However, bookmakers have Richard Hannon’s Chindit and the Godolphin hope La Barrosa prominent in ante-post lists for Saturday’s Tattersalls 2,000 Guineas.
“Protocols allow now for foreign grooms to travel with their horses and we have full arrangements in place. We are expecting a good number of English runners over the weekend,” said the Curragh’s chief executive Pat Keogh.
The Jane Chapple-Hyam-trained Saffron Beach, runner-up to Mother Earth at Newmarket two weeks ago, is an intended starter in Sunday’s 1,000 Guineas.

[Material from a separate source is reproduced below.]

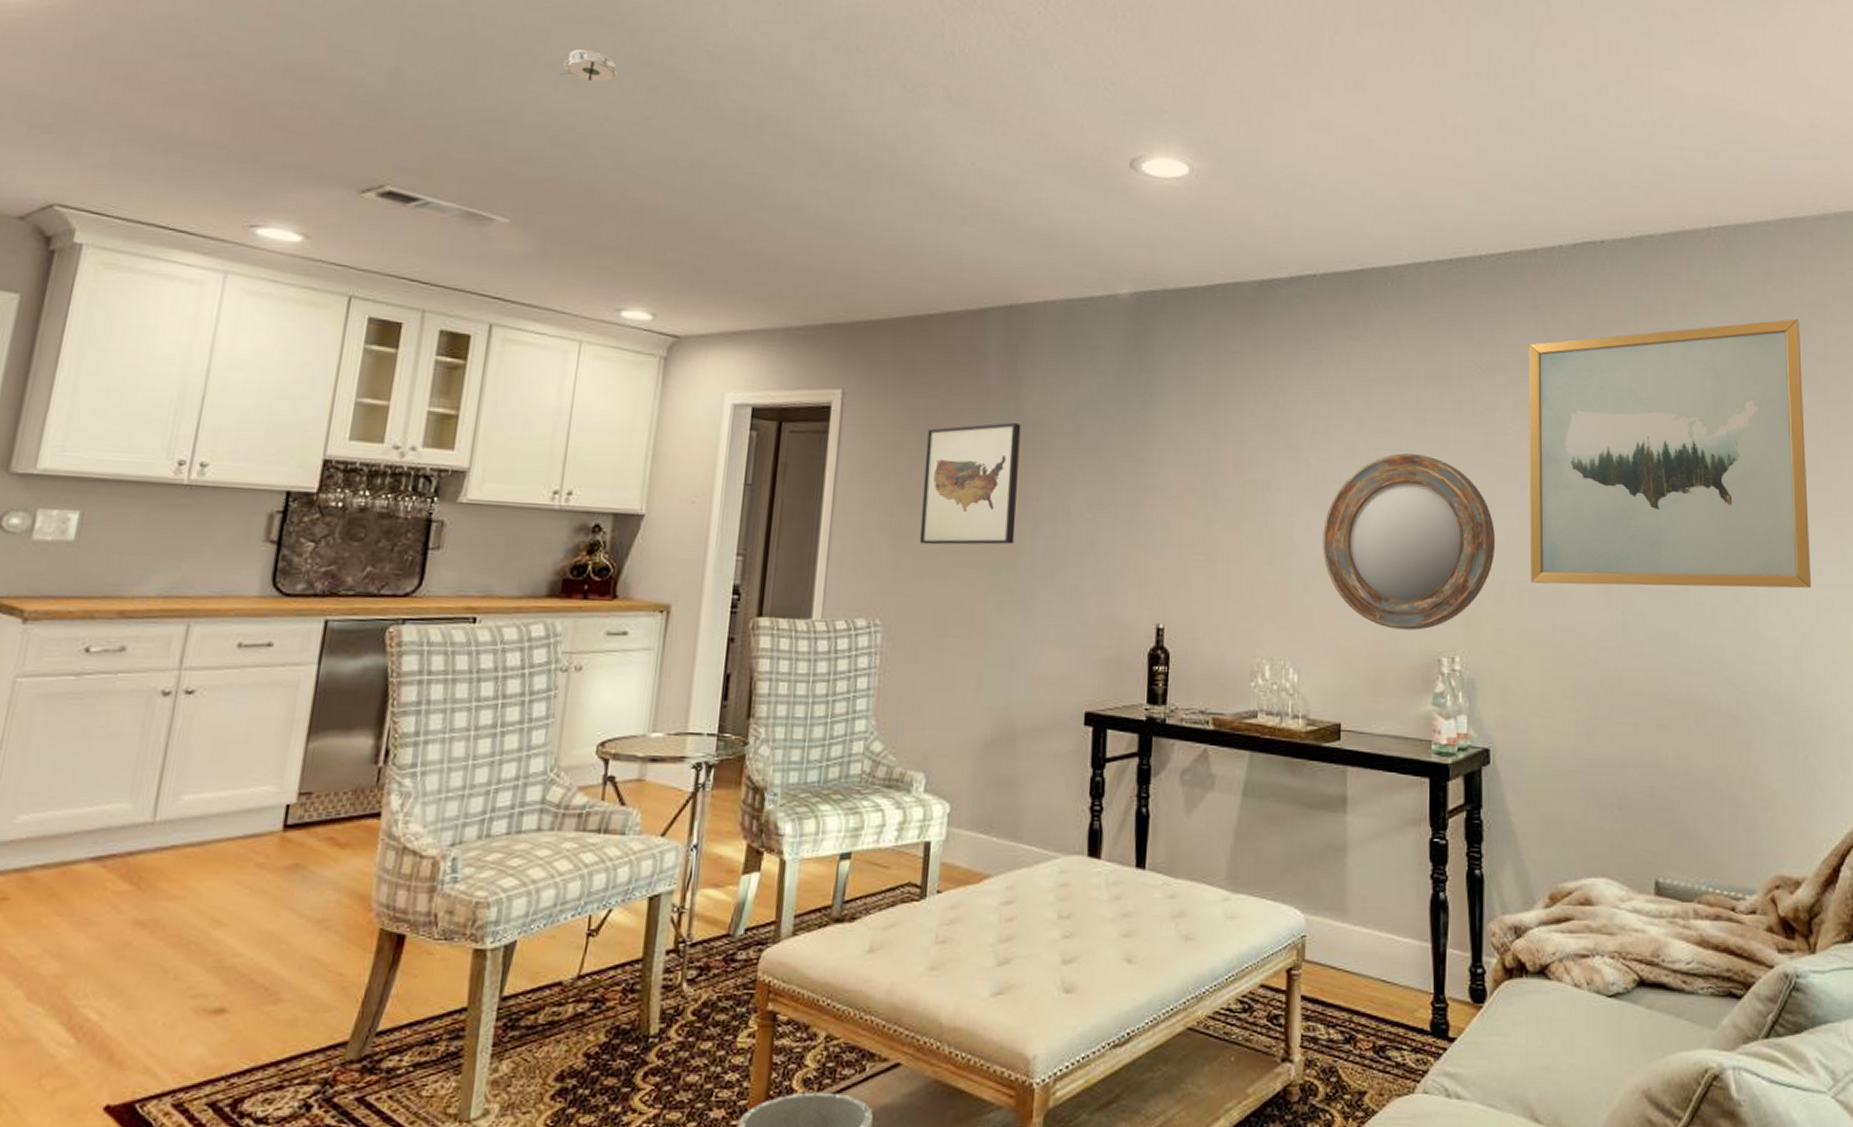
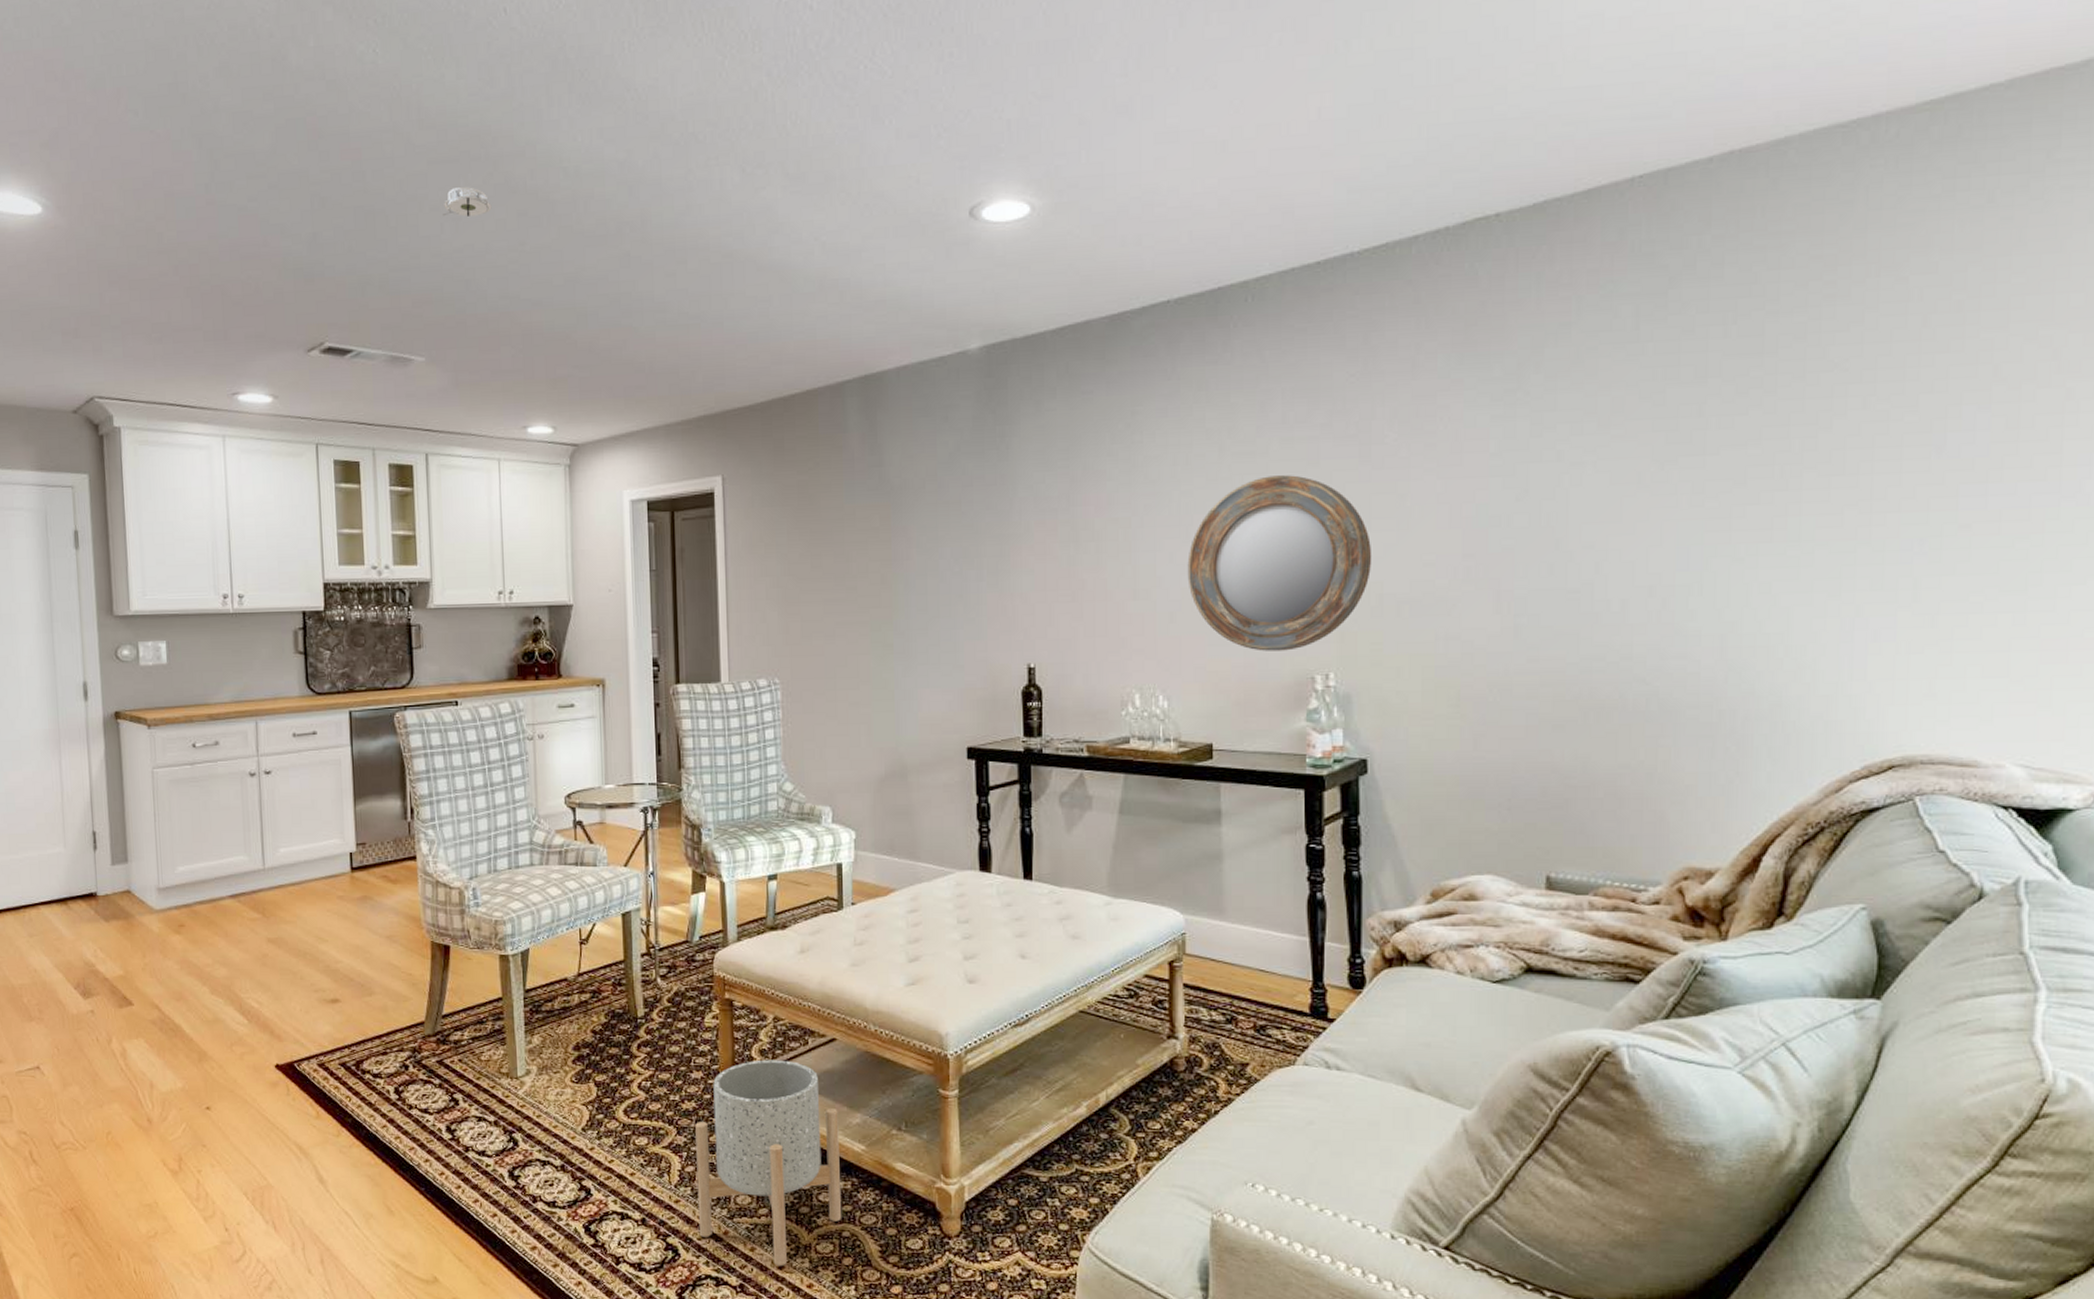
wall art: present [919,422,1021,545] -> none [802,488,890,609]
wall art: present [1528,318,1812,589] -> none [1408,269,1746,594]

Soft ground conditions shouldn’t be an issue for Saffron Beach but they could result in Miss Amulet missing out on another Classic date.
Local trainer Ken Condon took his Lowther winner out of Sunday’s French Guineas due to the going and is keeping fingers crossed the Curragh going doesn’t get too soft either.
“We’re happy with our decision not to run her on what we would call heavy ground. It wouldn’t have been the right thing by her so we’ll have to see how this week goes,” Condon said on Monday.
“We’re not going to get our ideal conditions. She’s a good ground horse and we won’t have that. We might be able to run her on the easy side of good, or good to yielding,” he added.